If you are working to get the additional 0.5 ECTS, start from step 2 where you can load the data set ready for plotting.
If you have downloaded your own data or want to start from the original data, you can use these steps to produce the same modified data set that is loaded below.
swallows_data <- readRDS("/home/rstudio/shared/swallows_data.rds")
swallows <- swallows_data
swallows$month <- format(as.Date(swallows$date_time), '%b')
swallows <- swallows |> filter(!month == "Jan")
counts_for_plotting <- swallows |>
filter(!is.na(bio_province)) |>
summarise(count = n(),
.by = c(month, bio_province))2. Exercises
2.1. Start here if you are working on the
exercises for the extra 0.5 credits. First, let’s make sure
tidyverse is loaded and load the data formatted for
plotting into R. The dataset is stored in the shared folder
of our RStudio workspace in Noppe.
If you get stuck, check the lecture notes and exercises for data visualization.
Check the structure of the data. The beginning of the output should look something like the example below (although the exact appearance might differ, depending on when the data was downloaded).
'data.frame': 120 obs. of 3 variables:
$ month : chr "Apr" "Apr" "Apr" "May" ...
$ bio_province: chr "Satakunta" "South Häme" "Varsinais-Suomi" "Uusimaa" ...
$ count : int 3 10 7 140 65 59 94 112 12 96 ...2.2 Make a bar plot of the observation counts by
month using counts_for_plotting. Hints: use
geom_col(). Check counts_for_plotting for
example by clicking it in the Environment panel to see how the column
with counts is called. Month will be on the x axis, and counts on the y
axis.
Ok, that looks weird because the months are in the alphabetical
order. Let’s re-order them by turning month into a factor
and defining the order:
counts_for_plotting$month <- factor(counts_for_plotting$month, levels = c("Jan", "Feb", "Mar", "Apr", "May", "Jun", "Jul", "Aug", "Sep", "Oct", "Nov", "Dec"))Run the previous plot again. The months should now be in the correct order.
2.3 Next, let’s look at the monthly observations by
region and make a line plot that shows month on the x axis, counts on
the y axis, and the lines are coloured by region
(bio_province). Important: set both
color = bio_province and group = bio_province
in side the aes() function:
aes(x = ... , y = ... , colour = bio_province, group = bio_province).

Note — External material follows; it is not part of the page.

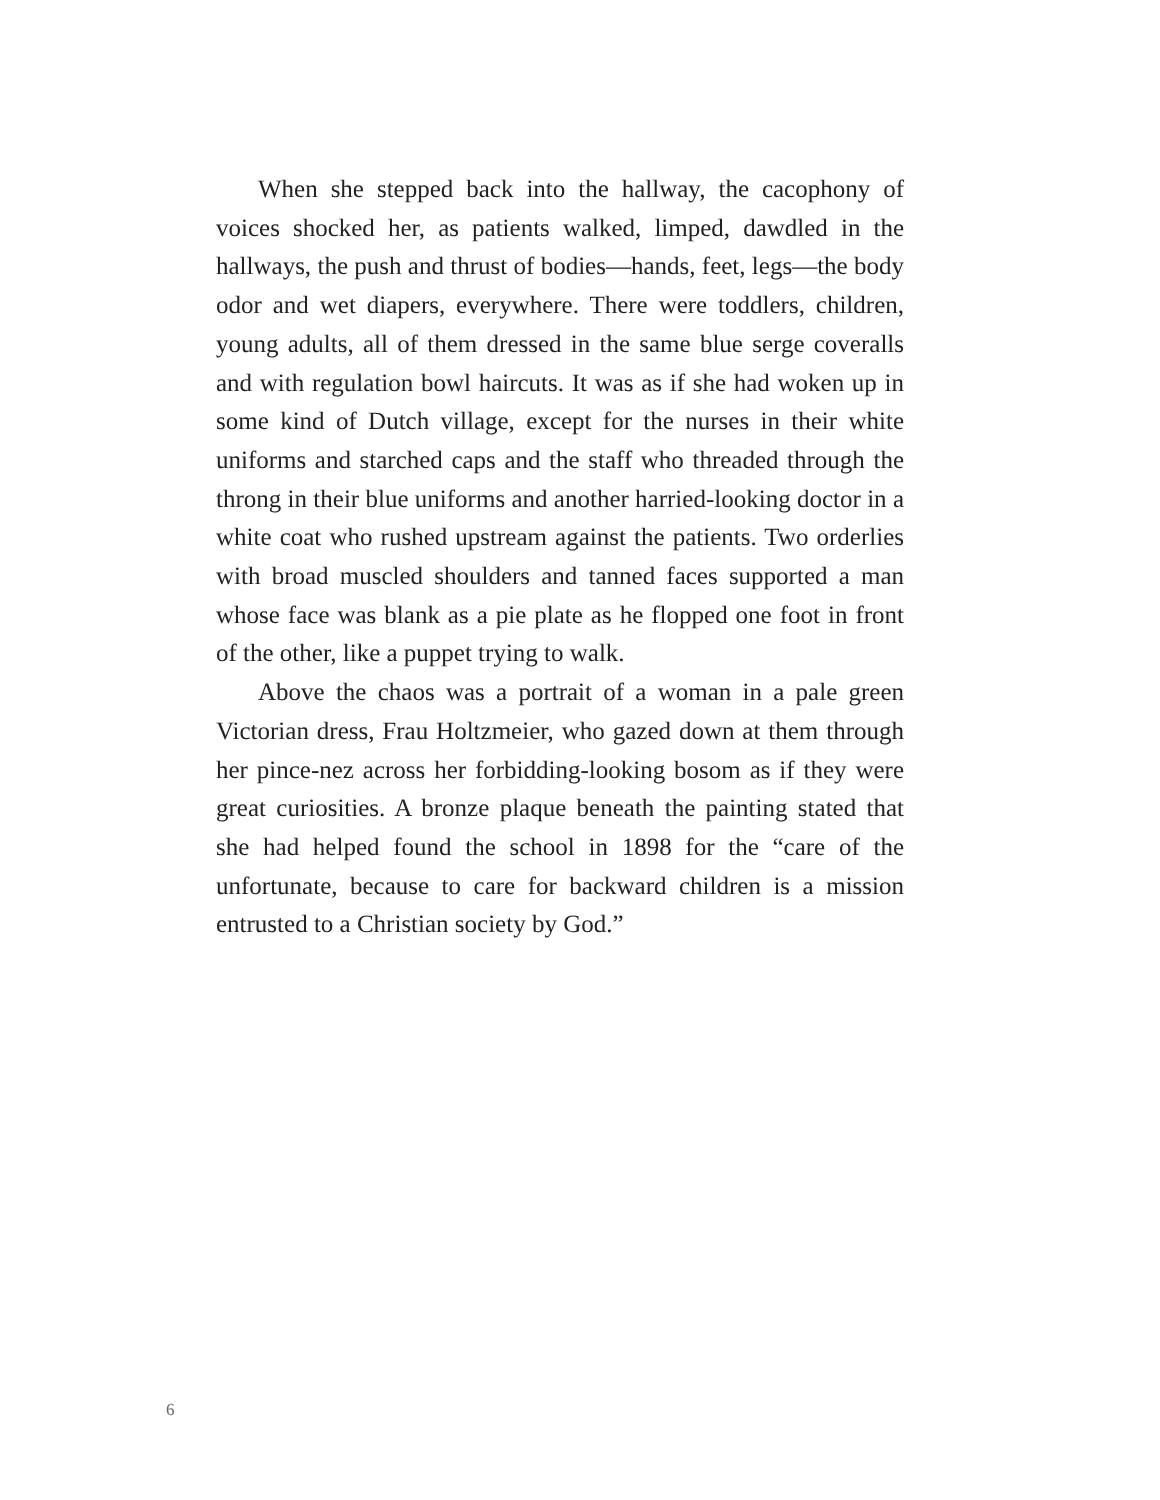When she stepped back into the hallway, the cacophony of voices shocked her, as patients walked, limped, dawdled in the hallways, the push and thrust of bodies—hands, feet, legs—the body odor and wet diapers, everywhere. There were toddlers, children, young adults, all of them dressed in the same blue serge coveralls and with regulation bowl haircuts. It was as if she had woken up in some kind of Dutch village, except for the nurses in their white uniforms and starched caps and the staff who threaded through the throng in their blue uniforms and another harried-looking doctor in a white coat who rushed upstream against the patients. Two orderlies with broad muscled shoulders and tanned faces supported a man whose face was blank as a pie plate as he flopped one foot in front of the other, like a puppet trying to walk.
Above the chaos was a portrait of a woman in a pale green Victorian dress, Frau Holtzmeier, who gazed down at them through her pince-nez across her forbidding-looking bosom as if they were great curiosities. A bronze plaque beneath the painting stated that she had helped found the school in 1898 for the “care of the unfortunate, because to care for backward children is a mission entrusted to a Christian society by God.”
6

Additional hint: use geom_line().
2.4. Not looking too bad, but let’s make the plot look nicer by labelling the y axis ‘observations’ and giving the plot a title ‘Barn swallows by region’
Second task for the extra 0.5 ECTS: save the plot created in section 2.4 and return it as your answer for the plotting section.
For help on saving plots, see the data visualization lecture notes and exercises.
To export the plot file from RStudio: on the lower right panel of RStudio, choose the Files tab. Select the file to be exported. Click on More (next to a blue wheel) and choose Export. This will save the file on your own computer.
If you have problems with these steps, take a screenshot of the plot.
3. Saving and exporting your script
If you don’t remember how to save and export your data from RStudio, follow the instructions set out in the Starting with Data exercise sheet (steps 7.3 and 7.4).